SLB 14I is likely to have a range of positive effects. It may increase the number of proposals that are properly excluded under these two exceptions. At the same time, it may prompt proponents to submit proposals that are in fact relevant to the business of the corporation and thus could lead to improvements in governance or corporate direction. Given that the disclosures made in no-action letter requests are public, boards certainly will find their deliberative processes in this area under greater scrutiny by institutional shareholders; this may have the additional benefit of encouraging boards and shareholders to engage and negotiate in lieu of going through the shareholder proposal exclusion no-action process.

Further Elements of Reform

The federal government and independent groups have recognized the need for additional elements of shareholder proposal reform. Both the Chamber of Commerce and the Business Roundtable have recommended that disclosure and resubmission requirements be strengthened, and the Business Roundtable has advocated raising the eligibility requirements as well. Increases in the ownership eligibility and resubmission thresholds are key elements of the shareholder proposal reforms contained in the Financial CHOICE Act of 2017, which passed the House of Representatives in June but is stalled in the Senate. The U.S. Department of Treasury released in October a report recommending revisions to the eligibility and resubmission thresholds in order to promote shareholder accountability and reduce unnecessary costs. In remarks earlier this month, at the PLI 49th Annual Institute on Securities Regulation, Chairman Clayton noted with respect to shareholder proposal reform that ownership and resubmission requirements are of particular interest to many.

Every aspect of the shareholder proposal process has come under fire from interested organizations, particularly since the controversial SLB 14H in 2015. Eligibility and resubmission requirements, disclosure requirements, a range of exceptions, proposals by proxy, and the use of graphs and images in proposals (which latter two were addressed in SLB 14I), and the SEC’s no-action process itself have been cited as contributing to a situation that is burdensome and counterproductive for the average investor. Yet under the right regulatory regime, shareholder proposals can be a valuable piece of the corporate governance framework. SEC Chairman Clayton has expressed support for the type of shareholder proposals that, despite their short-term costs, can ultimately lead to improvements in corporate governance, and he appears committed to reshaping the shareholder proposal process into one that adds value for investors.

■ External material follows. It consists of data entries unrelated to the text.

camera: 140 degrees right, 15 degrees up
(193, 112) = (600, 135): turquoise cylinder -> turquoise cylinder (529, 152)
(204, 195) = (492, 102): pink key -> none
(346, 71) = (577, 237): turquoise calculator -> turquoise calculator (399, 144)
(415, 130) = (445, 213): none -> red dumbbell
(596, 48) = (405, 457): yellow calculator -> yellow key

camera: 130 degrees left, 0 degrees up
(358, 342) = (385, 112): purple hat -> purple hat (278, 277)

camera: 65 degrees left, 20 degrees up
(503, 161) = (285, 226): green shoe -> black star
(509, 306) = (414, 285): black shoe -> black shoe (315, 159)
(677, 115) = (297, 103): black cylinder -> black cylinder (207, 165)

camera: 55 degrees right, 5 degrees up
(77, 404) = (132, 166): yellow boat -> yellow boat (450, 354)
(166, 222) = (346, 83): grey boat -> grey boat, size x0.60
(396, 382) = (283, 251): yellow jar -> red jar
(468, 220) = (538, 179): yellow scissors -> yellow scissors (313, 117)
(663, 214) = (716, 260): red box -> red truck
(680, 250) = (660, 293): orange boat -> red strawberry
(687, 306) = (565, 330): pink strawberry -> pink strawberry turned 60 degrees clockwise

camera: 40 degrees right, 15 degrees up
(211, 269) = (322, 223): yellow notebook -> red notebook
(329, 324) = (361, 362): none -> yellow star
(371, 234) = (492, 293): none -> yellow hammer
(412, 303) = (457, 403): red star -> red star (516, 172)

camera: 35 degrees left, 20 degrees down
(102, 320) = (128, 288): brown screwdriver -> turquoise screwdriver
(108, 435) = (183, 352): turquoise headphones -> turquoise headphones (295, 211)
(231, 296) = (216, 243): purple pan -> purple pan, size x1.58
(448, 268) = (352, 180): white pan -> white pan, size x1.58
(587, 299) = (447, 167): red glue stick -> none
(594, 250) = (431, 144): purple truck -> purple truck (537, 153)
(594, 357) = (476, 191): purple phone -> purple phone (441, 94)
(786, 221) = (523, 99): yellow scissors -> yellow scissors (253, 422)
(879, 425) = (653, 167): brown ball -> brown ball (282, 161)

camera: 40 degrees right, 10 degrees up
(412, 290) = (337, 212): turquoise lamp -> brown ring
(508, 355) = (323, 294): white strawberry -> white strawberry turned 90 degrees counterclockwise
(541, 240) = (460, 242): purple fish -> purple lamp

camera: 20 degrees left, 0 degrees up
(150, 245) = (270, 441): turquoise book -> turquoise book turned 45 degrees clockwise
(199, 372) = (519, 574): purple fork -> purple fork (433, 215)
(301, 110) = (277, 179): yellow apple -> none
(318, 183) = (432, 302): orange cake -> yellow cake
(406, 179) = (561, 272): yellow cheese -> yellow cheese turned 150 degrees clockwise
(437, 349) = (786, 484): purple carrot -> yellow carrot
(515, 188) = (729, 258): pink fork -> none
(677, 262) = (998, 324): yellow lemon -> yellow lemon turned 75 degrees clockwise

As Chairman Clayton observed in his remarks at the PLI, “the shareholder proposal process is a corporate governance issue that is subject to diverse and deeply held beliefs.” To successfully reconcile competing views in governance and shareholder engagement issues generally, Chairman Clayton’s focus on “serving the long-term interests of Main Street investors” is the right approach. As boards of directors are the primary guardians of and advocates for long-term shareholder value in our economy, the SEC is wise to elevate their role in this important area of corporate governance. SLB 14I is a first step in the right direction toward meaningful 14a-8 reform.